Their worlds and the laws governing them are completely different.
Coaching and most management and leadership (team) development are not scalable. Their maths are the maths of addition. How many people you coach, how many teams have become better and more aligned, or how many individual leaders have been skilled, determine your reach. When I say ‘non-scalable’ I mean something that could be of logarithmic growth. The only scalability of the above comes from adding more people to coach, more teams to align and more individual leaders to skill. Hardly an efficient formula to tap into a large population of employees. Those non-scalable interventions are of course of great value, but we need to be mindful of the limitations.
Of course the conventional thinking would say that by, say, coaching those leaders, they would lead their own teams better, so the impact is high. But although that may be true, that in itself is not a good scalable model. The impact has the boundaries of the next team down, and the next one. Nothing wrong with this, but we are still talking managerial ranks, not the entire organization.
Learning and Development (L&D) belongs to this world. It’s only scalable by addition.
Large-scale behavioural and cultural change, by definition, is a model of scale, or it would not be large-scale behavioural and cultural change. The Viral Change Mobilizing Platform sits here. Since behaviours scale by copying and imitation, and they grow by creating critical masses that become the norm (good or bad), this world is not the world of coaching or management development.
The maths here is multiplication. Some highly trusted and well connected people work through their peer-to-peer networks to create an internal ‘social movement’.
Culture belongs here. Cultures are not created in classrooms or L&D manuals. Leadership development does not create cultures. Leadership development creates leaders who, you would have thought, will contribute to the shaping of a culture. But if you want culture, you need large-scale behavioural change, not batches of leaders sent on a course in a business school.

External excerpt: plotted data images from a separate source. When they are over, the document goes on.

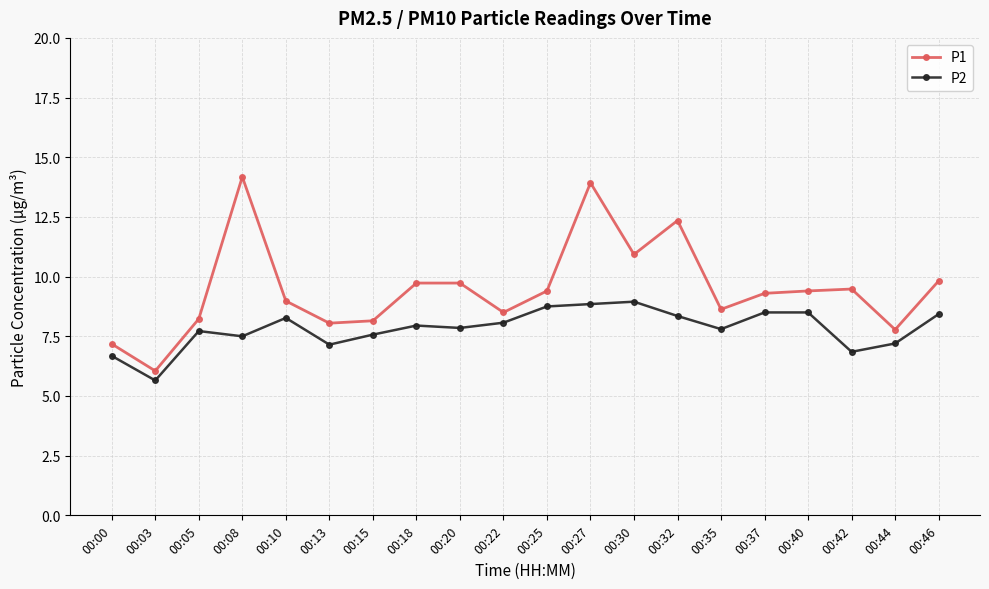

What is the smallest value displayed?

5.7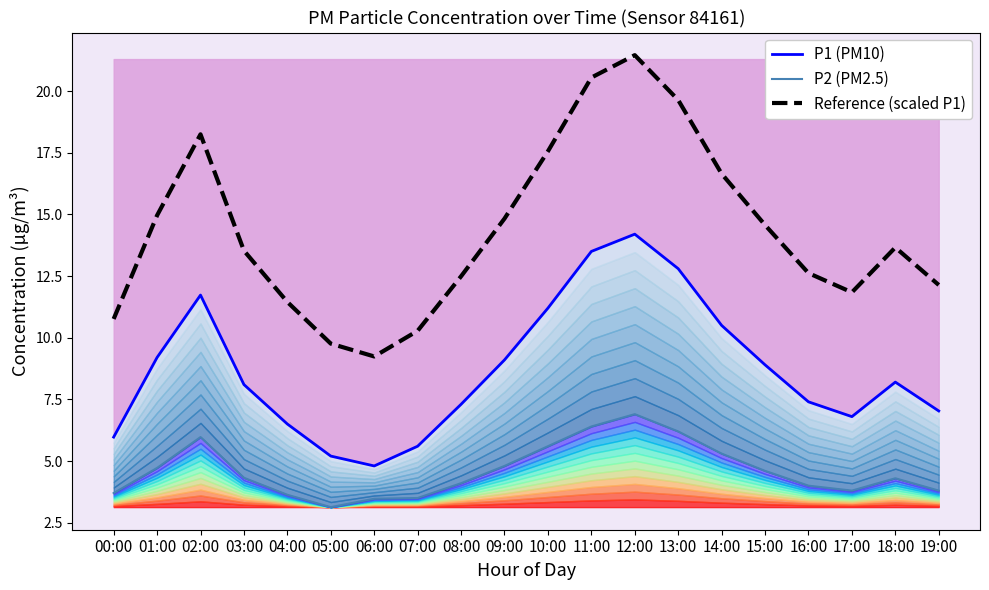

Between 01:00 and 08:00, which is larger?

01:00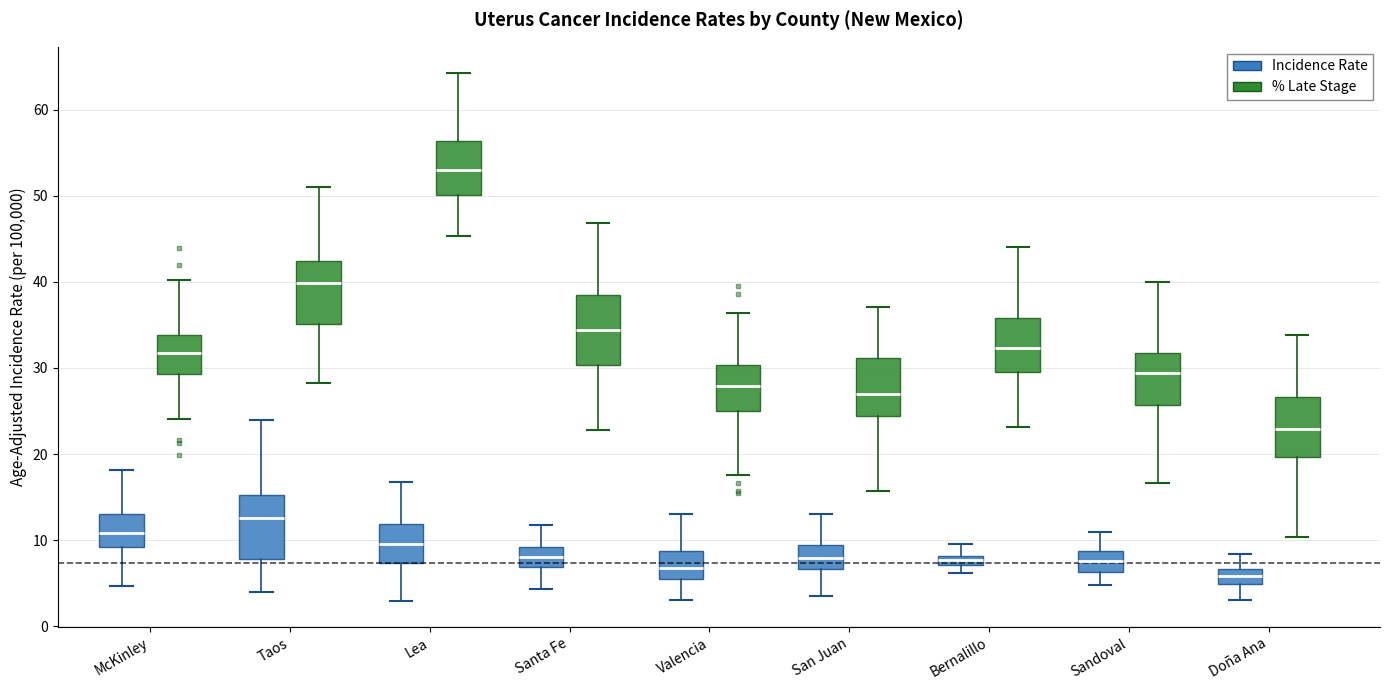

Where is the upper edge of the box for Lea (Incidence Rate) on the y-axis? The values are not printed on the chart, so give them approximately, as read against the axis.

12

These two worlds not only need to understand each other, but also they need to know their boundaries and the bridges between them. The key question in strategic terms is how much we push (or fund) for lots of non-scalable interventions and how much for a few of high scalability. And, of course, how to marry the two.

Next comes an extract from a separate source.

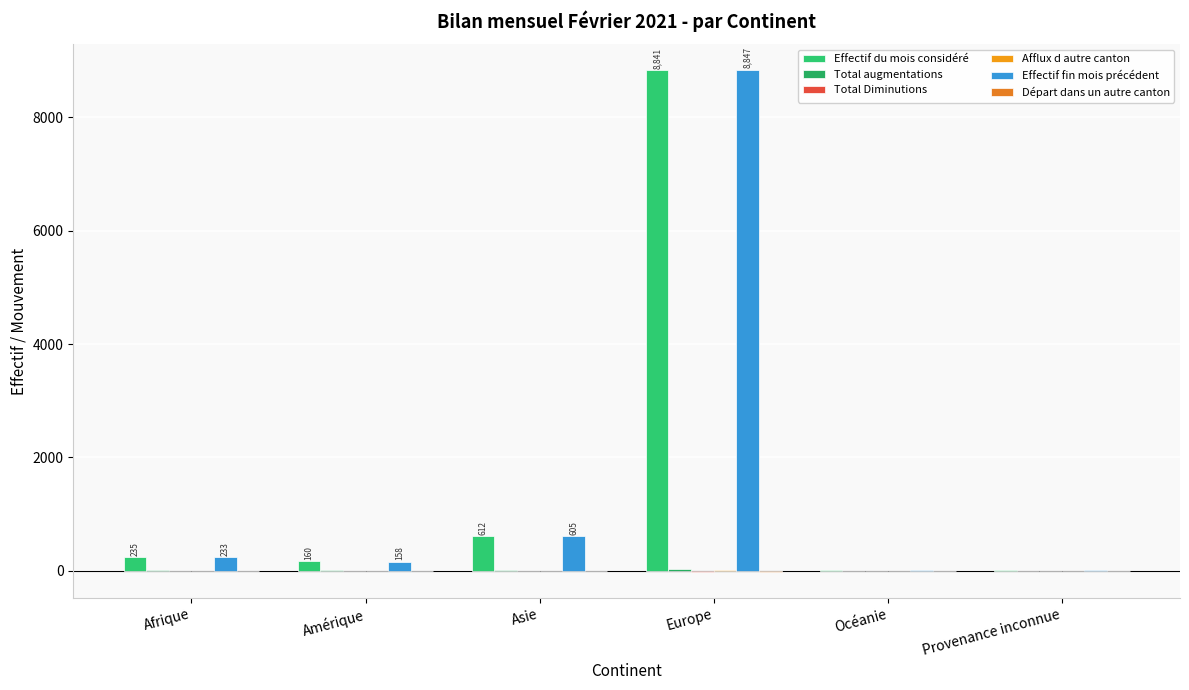

Is the value of Départ dans un autre canton at Amérique greater than the value of Afflux d autre canton at Europe?

No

Nobody, I hope, would understand this as me saying that coaching or L&D are a waste. But I want to emphasise that many times we cross that bridge between the scalable and non-scalable world with eyes closed, hoping that some good will come of it and, miraculously, will impact on thousands of people.
In my world, scalable is the priority, non-scalable is secondary. For other people, the order may be the reverse. I don’t mind as long as human capital professionals know where they stand. Which side of the bridge. And, incidentally, make sure the bridge does exist.